Full_Name: Andrew Gray Version: 2.4.17 OS: Debian 5.0 URL: ftp://ftp.openldap.org/incoming/ Submission from: (NULL) (131.216.14.1) On receiving LDAP queries with a pagedResultsControl (in this case with a size of 250), back-sql generates an extremely inefficient query for every iteration in the form of: SELECT DISTINCT ldap_entries.id,people.local_id,text('UNLVexpperson') AS objectClass,ldap_entries.dn AS dn FROM ldap_entries,people,ldap_entry_objclasses WHERE people.local_ id=ldap_entries.keyval AND ldap_entries.oc_map_id=1 AND upper(ldap_entries.dn) LIKE upper('%'||'%OU=PEOPLE,DC=UNLV,DC=EDU') AND ldap_entries.id>250 AND (2=2 OR (ldap_entries.id=ldap_entry_objclasses.entry_id AND ldap_entry_objclasses.oc_ name='UNLVexpperson')) (this repeats for id>250, id>500, id>750, etc. etc.) Ideally (IMO) there really should be a SQL LIMIT applied here, as in this case slapd gets back a few tens of thousands of rows on every iteration, and the memory usage explodes and eventually gets killed.

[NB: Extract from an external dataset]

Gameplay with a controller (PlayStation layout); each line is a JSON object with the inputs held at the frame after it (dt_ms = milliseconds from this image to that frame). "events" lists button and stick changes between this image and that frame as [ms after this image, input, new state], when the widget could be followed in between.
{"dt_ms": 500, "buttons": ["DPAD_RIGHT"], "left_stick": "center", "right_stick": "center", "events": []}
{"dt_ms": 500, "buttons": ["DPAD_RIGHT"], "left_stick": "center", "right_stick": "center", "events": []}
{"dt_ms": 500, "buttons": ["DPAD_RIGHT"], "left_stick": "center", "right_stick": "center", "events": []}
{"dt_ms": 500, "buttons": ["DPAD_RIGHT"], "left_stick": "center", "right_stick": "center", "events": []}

Andrew.Gray@unlv.edu wrote: > Full_Name: Andrew Gray > Version: 2.4.17 > OS: Debian 5.0 > URL: ftp://ftp.openldap.org/incoming/ > Submission from: (NULL) (131.216.14.1) > > > On receiving LDAP queries with a pagedResultsControl (in this case with a size > of 250), back-sql generates an extremely inefficient query for every iteration > in the form of: > > SELECT DISTINCT ldap_entries.id,people.local_id,text('UNLVexpperson') AS > objectClass,ldap_entries.dn AS dn FROM ldap_entries,people,ldap_entry_objclasses > WHERE people.local_ > id=ldap_entries.keyval AND ldap_entries.oc_map_id=1 AND upper(ldap_entries.dn) > LIKE upper('%'||'%OU=PEOPLE,DC=UNLV,DC=EDU') AND ldap_entries.id>250 AND (2=2 OR > (ldap_entries.id=ldap_entry_objclasses.entry_id AND ldap_entry_objclasses.oc_ > name='UNLVexpperson')) > > (this repeats for id>250, id>500, id>750, etc. etc.) > > Ideally (IMO) there really should be a SQL LIMIT applied here, as in this case > slapd gets back a few tens of thousands of rows on every iteration, and the > memory usage explodes and eventually gets killed. Using back-sql on large databases along with pagedResult control is not advisable. Limiting the number of entries returned by each query is not viable as well, since some entries might not mathc the LDAP filter, or ACLs or so, possibly leading to less than pageSize entries returned within one page. PagedResults could be removed from back-sql, and dealt with by an overlay that simply pages results returned by back-sql in a single internal search; probably this is the preferable approach, since it would also result in a reduction of the complexity of back-sql. However, I have little interest in improving back-sql, so patches are welcome, as usual... p.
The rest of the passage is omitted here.